The group $G$ generated by $\{R,T\}$ is a subgroup of the symmetry group of the lattice. Its action $S\coloneqq\left\{g0\,\middle|\,g\in G\right\}$ on the point $0$ is a subset of all the lattice sites (this is only true when $0$ is a lattice site; I will discuss later the other case). Notice that for any $z\in S,n\in\mathbb Z$, we have $T^nRz=n+\alpha z\in S$. Therefore, by expanding any polynomial with integer coefficients using Horner’s rule, we can see that $\mathbb Z[\alpha]\subseteq S$.

Because $\alpha$ is an algebraic integer of degree $\varphi(m)$ (the minimal polynomial of $\alpha$ is known as the $m$th cyclotomic polynomial), the generating set of $\mathbb Z[\alpha]$ must have at least $\varphi(m)$ elements. Therefore, according to Lemma 1, $\mathbb Z[\alpha]$ is discrete iff $\varphi(m)\le2$.
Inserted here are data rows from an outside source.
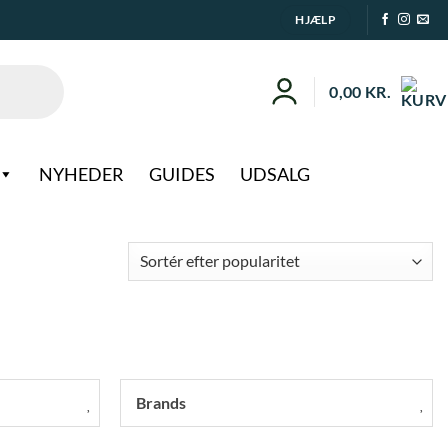
HJÆLP
0,00
KR.
NYHEDER
GUIDES
UDSALG
Brands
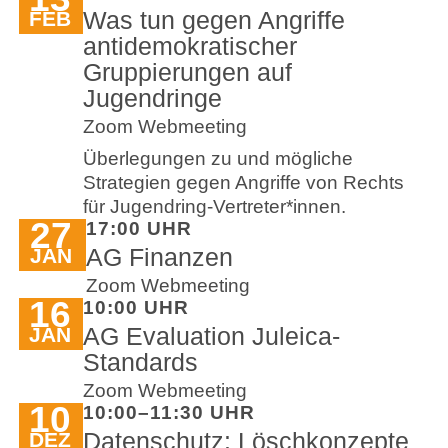
Was tun gegen Angriffe
FEB
antidemokratischer
Gruppierungen auf
Jugendringe
Zoom Webmeeting
Überlegungen zu und mögliche
Strategien gegen Angriffe von Rechts
für Jugendring-Vertreter*innen.
27
17:00 UHR
AG Finanzen
JAN
Zoom Webmeeting
16
10:00 UHR
AG Evaluation Juleica-
JAN
Standards
Zoom Webmeeting
10
10:00–11:30 UHR
Datenschutz: Löschkonzepte
DEZ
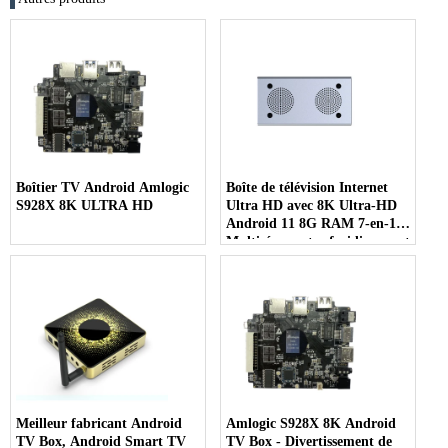
Boîtier TV Android Amlogic
Boîte de télévision Internet
S928X 8K ULTRA HD
Ultra HD avec 8K Ultra-HD
Android 11 8G RAM 7-en-1
Multi-écran et refroidissement
efficace des ventilateurs
Meilleur fabricant Android
Amlogic S928X 8K Android
TV Box, Android Smart TV
TV Box - Divertissement de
For the case where $0$ is not a lattice site, we can generate $S$ by acting $G$ on any lattice site $z_0$. We can then easily prove that $z_0+\mathbb Z[\alpha]\subseteq S$. To prove this, we just need to see that we can act $R^{-k}$ on $z_0$ before further acting $T^nR$ on it for $k$ times. All the other steps are the same and still valid.

For the sufficiency, because there are only finitely many $m$’s that satisfy $\varphi\!\left(m\right)\le2$. Therefore, we can enumerate these $m$’s and see that we can easily construct a plane lattice with both translational symmetry and $m$-fold symmetry for each $m$. $\square$

I know the original problem in the book was probably not intended to be solved in this way, but it is really amazing how some seemingly purely mathematical areas can have their applications in physics, especially in an exercise problem of a physics textbook where pure mathematics is pretty unexpected.

Unfortunately, this proof, which is based on algebraic properties of certain complex numbers, does not generalize to higher dimensions because we cannot use the complex plane to represent a high-dimensional space.